Task details
State how many lines of the data below contain the string "white", counting only matches with the same capitalization. Reply with the number alone.

Records for this exercise
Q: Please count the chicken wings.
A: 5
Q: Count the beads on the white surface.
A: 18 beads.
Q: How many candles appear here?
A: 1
--
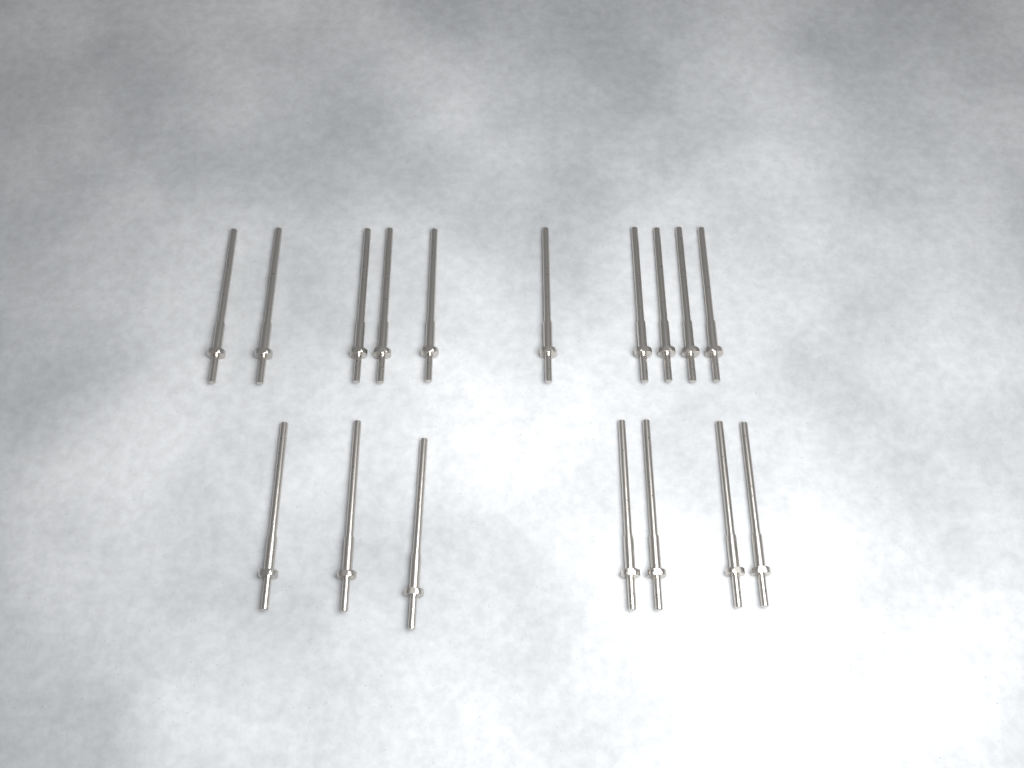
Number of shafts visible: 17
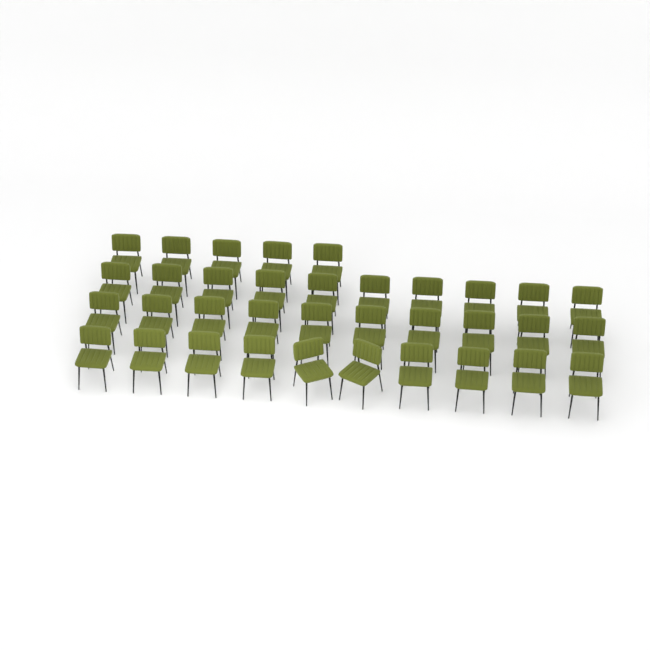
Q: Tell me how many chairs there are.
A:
==
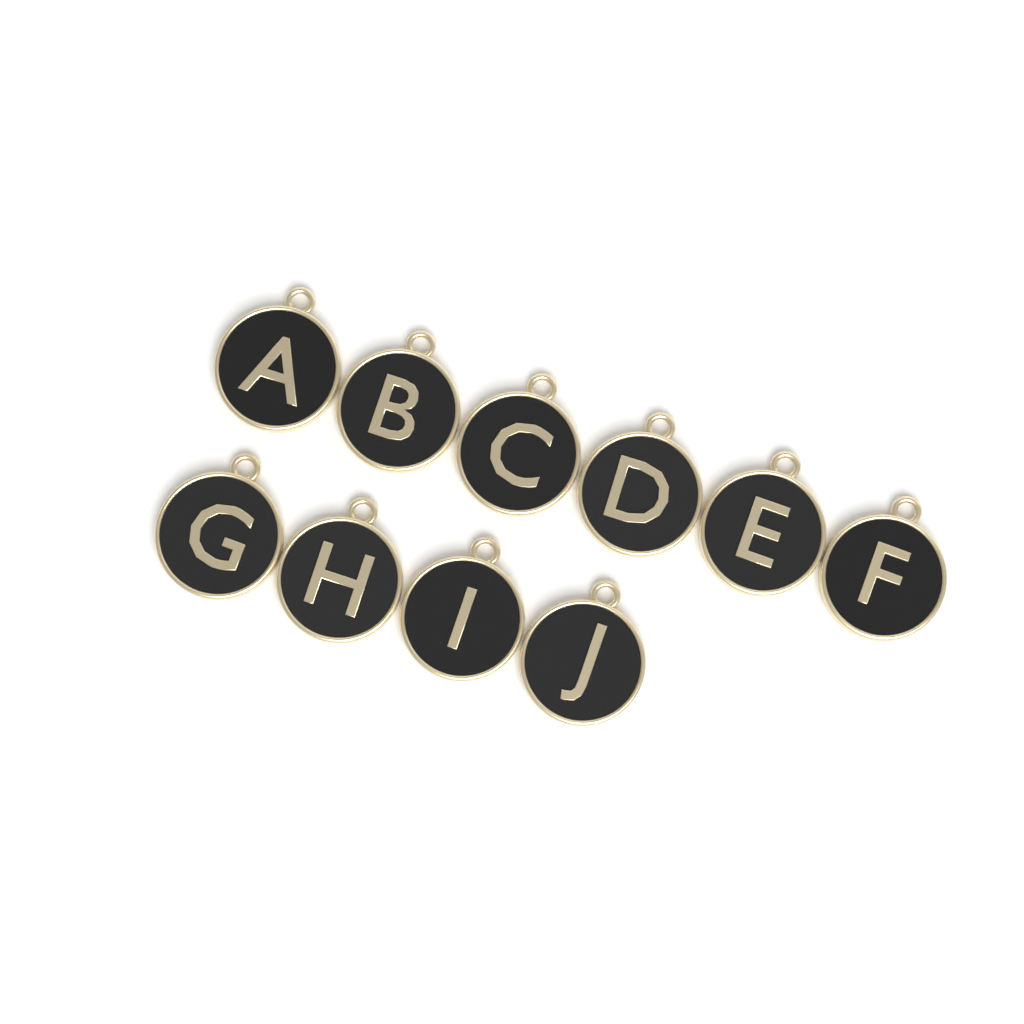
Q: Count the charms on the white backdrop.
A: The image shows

Exercise solution
2